“Seorang manusia, sinar fitrah tanpa dosa, dengan wajah yang seharusnya diisi senyuman dan kegirangan. Dalam menikmati masanya, hari-harinya yang tidak akan pernah terulang. Namun tampak bertebaran di jalanan, dengan sepotong gitar, dengan sepotong kayu berhias tutup-tutup botol bahkan dengan senampan cawan tempurung kelapa berisi recehan. Dan diperiba dengan menggendong saudaranya yang lebih muda, yang seharusnya berada dalam ayunan” .

Itulah potret realita di depan mata kita masing-masing. Mungkin kita hanya bisa acuh tak acuh atau berkata bahwa itu sebuah hal lumrah. Atau cukup dengan menunjukkan rasa kasihan dalam wujud recehan, kertas berangka puluhan bahkan ratusan. Dan bahkan menyatakan ini kan seharusnya jadi tanggung jawab orang-orang di atas. Akan tetapi, sesungguhnya ada tanggung jawab yang besar bagi kita terhadap keadaan ini. Tanggung jawab yang setidaknya merubah keadaan ini menjadi sesuatu yang lebih baik.
Terlebih dahulu terdapat beberapa pertanyaan besar terhadap keadaan ini. Pertama tentunya, dimanakah kedudukan orang tua terhadap anak-anak penuh senyuman itu? Bukankah setiap kita mengetahui bahwa Anak adalah amanah Sang Rab (Tuhan). Dan kita tahu amanah merupakan suatu kewajiban. Jadi, apakah dengan menjadikan keadaan mereka seperti itu dapat dinyatakan sebagai menjalankan amanah? Apalagi ini adalah amanah dari Yang Maha Pencipta.

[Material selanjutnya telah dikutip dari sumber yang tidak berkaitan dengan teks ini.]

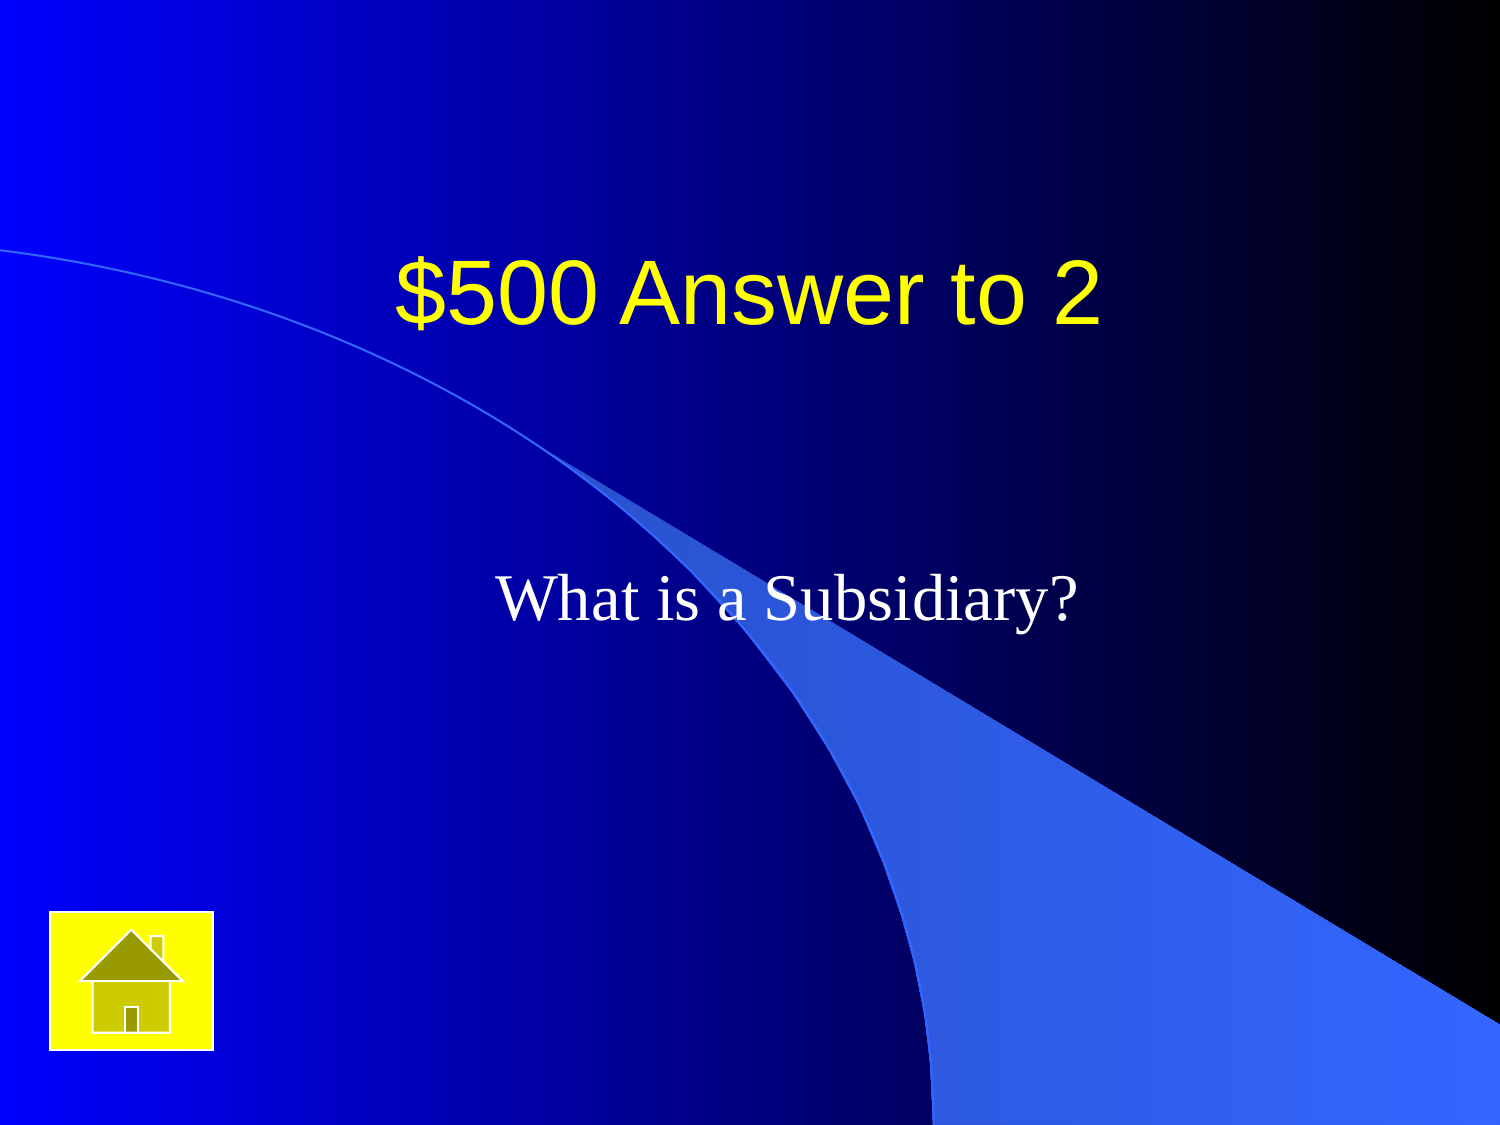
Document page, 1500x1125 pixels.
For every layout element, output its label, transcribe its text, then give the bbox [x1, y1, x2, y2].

subtitle What is a Subsidiary? [262, 449, 1313, 738]
title $500 Answer to 2 [112, 162, 1388, 351]
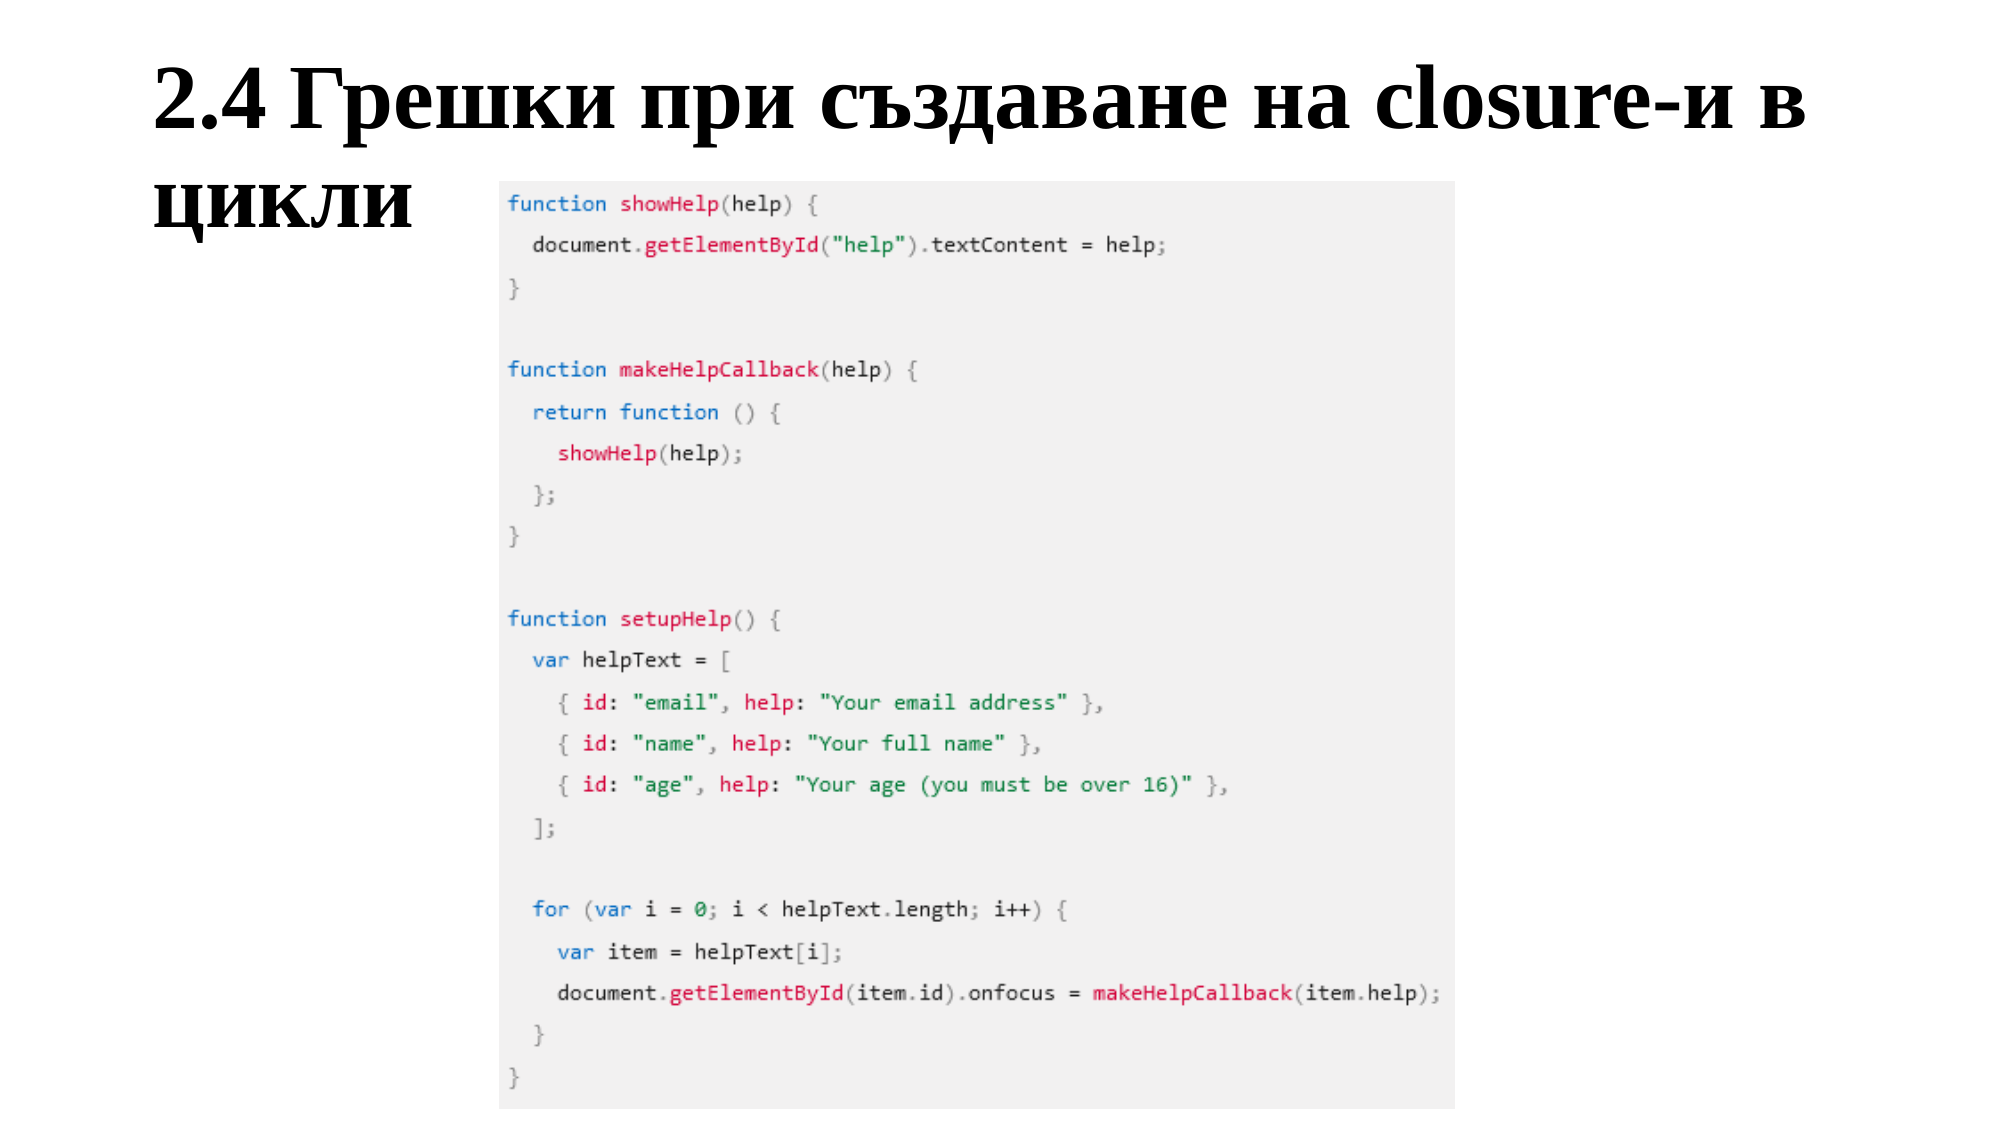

Kedua, apakah sebegitu turunnya rasa solidaritas dan saling mengingatkan diri kita terhadap orang lain? Apalagi bagi kita yang mengenal siapa orang tua - orang tua bagi wajah-wajah mungil di jalan-jalan tersebut. Tidak pernahkah terbersit dalam hati nurani kita untuk peduli terhadap mereka. Setidaknya mengingatkan dimana seharusnya wajah-wajah mungil itu berada.

Ketiga, apakah sedemikian susahnya mencari materi hingga mereka harus terlibat dalam usaha mencari rezeki yang tercurah ke bumi ini? Terlampau sedikitkah rezeki yang diturunkan ke bumi ini? Hm…...Bukankah selalu terngiang di telinga kita bahwa setiap orang di dunia ini sudah memiliki pembagian rezeki masing-masing. Bahkan telah tertulis di Lauhul Mahfuz sebelum kita menangis ketika berada di dunia ini.

Dari beberapa pertanyaan ini, tersirat makna bahwa disadari atau tidak kita telah merampas senyuman-senyuman dari wajah-wajah mungil di dunia ini. Merampas masa-masa dimana mereka seharusnya menuntut ilmu, tumbuh dengan baik tanpa harus berpaku dengan peluh dan keringat, dan menikmati yang namanya masa-masa bahagia penuh harapan.
Lalu, tanggung jawab apa yang ada pada masing-masing kita berdasarkan keprihatinan ini? Jawaban untuk pertanyaan ini memang begitu luas terutama bagi bapak-bapak dan ibu-ibu yang berbaju safari dan sibuk dengan sidang-sidangnya.
Namun sebagai pribadi kita dituntut untuk tanggap terhadap problematika masyarakat di sekitar kita. Apalagi ketika kita melihat secara nyata apa yang sesungguhnya terjadi. Apakah dengan memberi lembaran kertas bernilai ratusan sudah mewujudkan respon kita terhadap masalah ini. Sesungguhnya dibutuhkan lebih dari itu yakni dalam bentuk kontribusi nyata seperti mengingatkan, membimbing mereka dan melakukan pembinaan. Dapat dibilang tepatlah program pewujudan kepedulian kita terhadap mereka bukan melalui uang namun disalurkan melalui yayasan, badan amal tertentu, yang tentunya sudah kita yakini amanah. Kita juga dapat melaksanakan hal ini secara kolektif (bersama-sama). Sebagai contoh melalui organisasi-organisasi sosial yang melakukan pembinaan anak-anak di panti asuhan, rumah singgah anak jalanan, dsb. Diharapkan dengan kontribusi tersebut mereka tetap dapat menikmati masa seharusnya dapat tersenyum, menikmati nikmatnya ilmu, menikmati setiap detik usia mereka tanpa harus menunggu kebijakan-kebijakan yang mendukung mereka.
Yogyakarta, 29 April 2010 @6:30 am
(melanjutkan tulisan ketika masih berada di Pariaman tercinta)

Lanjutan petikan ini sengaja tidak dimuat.